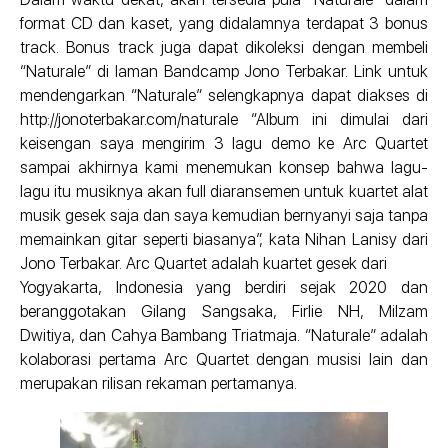
format CD dan kaset, yang didalamnya terdapat 3 bonus
track. Bonus track juga dapat dikoleksi dengan membeli
“Naturale” di laman Bandcamp Jono Terbakar. Link untuk
mendengarkan “Naturale” selengkapnya dapat diakses di
http://jonoterbakar.com/naturale “Album ini dimulai dari
keisengan saya mengirim 3 lagu demo ke Arc Quartet
sampai akhirnya kami menemukan konsep bahwa lagu-
lagu itu musiknya akan full diaransemen untuk kuartet alat
musik gesek saja dan saya kemudian bernyanyi saja tanpa
memainkan gitar seperti biasanya”, kata Nihan Lanisy dari
Jono Terbakar. Arc Quartet adalah kuartet gesek dari
Yogyakarta, Indonesia yang berdiri sejak 2020 dan
beranggotakan Gilang Sangsaka, Firlie NH, Milzam
Dwitiya, dan Cahya Bambang Triatmaja. “Naturale” adalah
kolaborasi pertama Arc Quartet dengan musisi lain dan
merupakan rilisan rekaman pertamanya.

Task goal »
Output every record above exactly as written, but skip the pictures.

Output for this task »
format CD dan kaset, yang didalamnya terdapat 3 bonus
track. Bonus track juga dapat dikoleksi dengan membeli
“Naturale” di laman Bandcamp Jono Terbakar. Link untuk
mendengarkan “Naturale” selengkapnya dapat diakses di
http://jonoterbakar.com/naturale “Album ini dimulai dari
keisengan saya mengirim 3 lagu demo ke Arc Quartet
sampai akhirnya kami menemukan konsep bahwa lagu-
lagu itu musiknya akan full diaransemen untuk kuartet alat
musik gesek saja dan saya kemudian bernyanyi saja tanpa
memainkan gitar seperti biasanya”, kata Nihan Lanisy dari
Jono Terbakar. Arc Quartet adalah kuartet gesek dari
Yogyakarta, Indonesia yang berdiri sejak 2020 dan
beranggotakan Gilang Sangsaka, Firlie NH, Milzam
Dwitiya, dan Cahya Bambang Triatmaja. “Naturale” adalah
kolaborasi pertama Arc Quartet dengan musisi lain dan
merupakan rilisan rekaman pertamanya.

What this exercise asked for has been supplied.